Authentication
DMARC explained: from p=none to p=reject without breaking mail
DMARC ties SPF and DKIM together with an alignment requirement and a published policy, then asks receivers to send back aggregate reports.
The policy ladder
DMARC has three policies: p=none (monitor only), p=quarantine (move failing mail to spam), and p=reject (refuse failing mail outright). Every domain should start at p=none with rua reporting enabled, identify all legitimate sources from the reports, fix any unaligned ones, then ramp policy.

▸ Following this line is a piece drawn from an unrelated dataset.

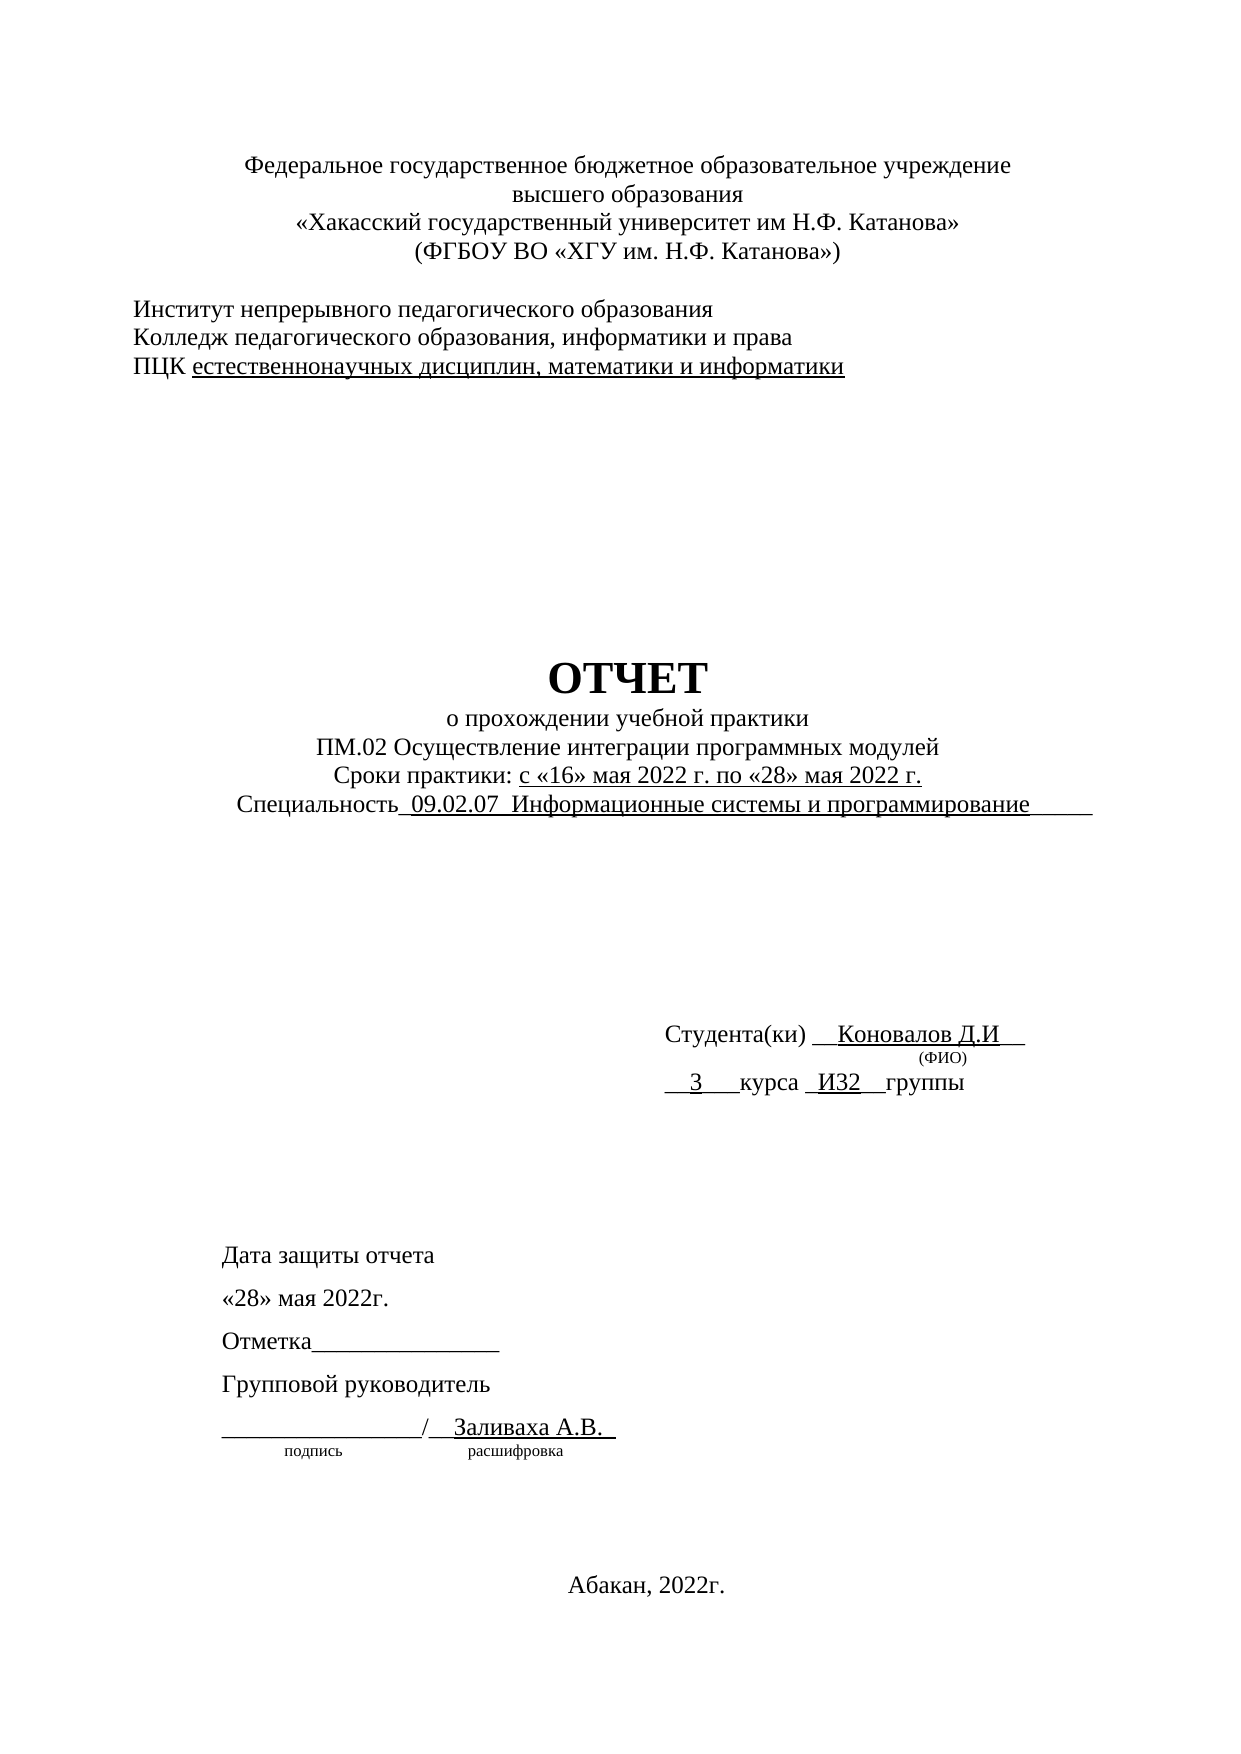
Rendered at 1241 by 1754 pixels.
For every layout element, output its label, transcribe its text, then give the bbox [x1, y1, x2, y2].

Aggregate (rua) vs forensic (ruf) reports
rua reports are XML summaries sent daily by major providers — they include sending IP, count, alignment results, and policy applied. ruf reports are per-message failures with redacted bodies; most providers have stopped sending ruf for privacy reasons. Start with rua only.
pct rollout
Use the pct= tag to apply your policy to a percentage of failing mail (e.g. p=quarantine; pct=10). Gradually ramp pct to 100 over weeks, watching rua reports for unexpected failures.
Subdomain policy
sp= sets the policy for subdomains. If you don't set it, sp inherits from p. Use sp=reject early — most attacks impersonate subdomains rather than the root.
Frequently asked questions
- Do I need both SPF and DKIM passing?
- No — DMARC passes if either SPF or DKIM passes AND aligns. DKIM alignment is usually more reliable because it survives forwarding.